I feel a little lost. I don’t have a purpose anymore, well of course I do, many in fact, but this one purpose of the hunt is lost. I swing in the wind waiting for an unexpected turn of events. He is there. I see him, I know him. Much more now than I used to, although I can’t claim to be happy about my discoveries. There’s no strategy to plan, no chance to grasp, no investigating on convoluted meanings and double-entendres. My only dogma now is stay away. The urge is gone, the hope is gone, but he’s still there, so am I and I still need to understand how I should handle this, or how I am indeed going to. He is no uglier, no less charming, no less present than he used to be, so how am I going to deal with his presence?
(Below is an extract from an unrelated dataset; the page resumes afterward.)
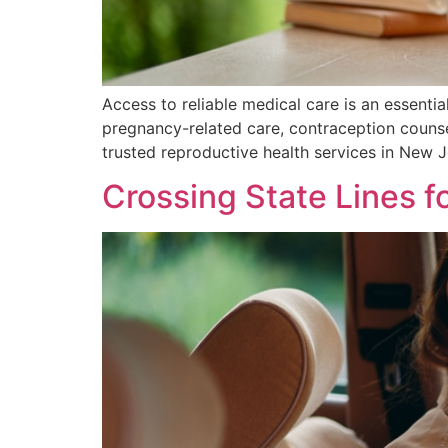
Access to reliable medical care is an essentia
pregnancy-related care, contraception counse
trusted reproductive health services in New 
Crossing State Lines fo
Will he fade away eventually, will he be a constant reminder of this time, will we become just friends?

I feel under scrutiny in Amber’s eyes. I am not behaving as I used to, as my plans have changed but is this enough not to be spotted? Does she already know, did she spill everything on purpose to set boundaries? All I really want to do right now is concentrate on my upcoming competitions, there is still so much work to do, but the past can’t be erased so easily. I may have changed perspective, but things that were said and thought will still linger, the need to have answers may have softened but the empty space after the questions hasn’t been filled yet and it will make me stumble again.

Some hope, some dream is still in a corner of my mind, as aware as I am that this is not what I want, let alone what I need, if a miracle came along… But there can be no miracle without risk and I am so conscious of the greatness of the risk that I can’t help running away. I don’t want to end up like her, one year after, still in tears. I am not sure I have weapons to protect myself from that right now, I feel exposed and vulnerable. Of course this may happen with anybody else out there, but given the chance to know your enemy beforehand, one may decide to hold off from the battle. As full of sadness and bitter as it might be to give up on something that may be much more.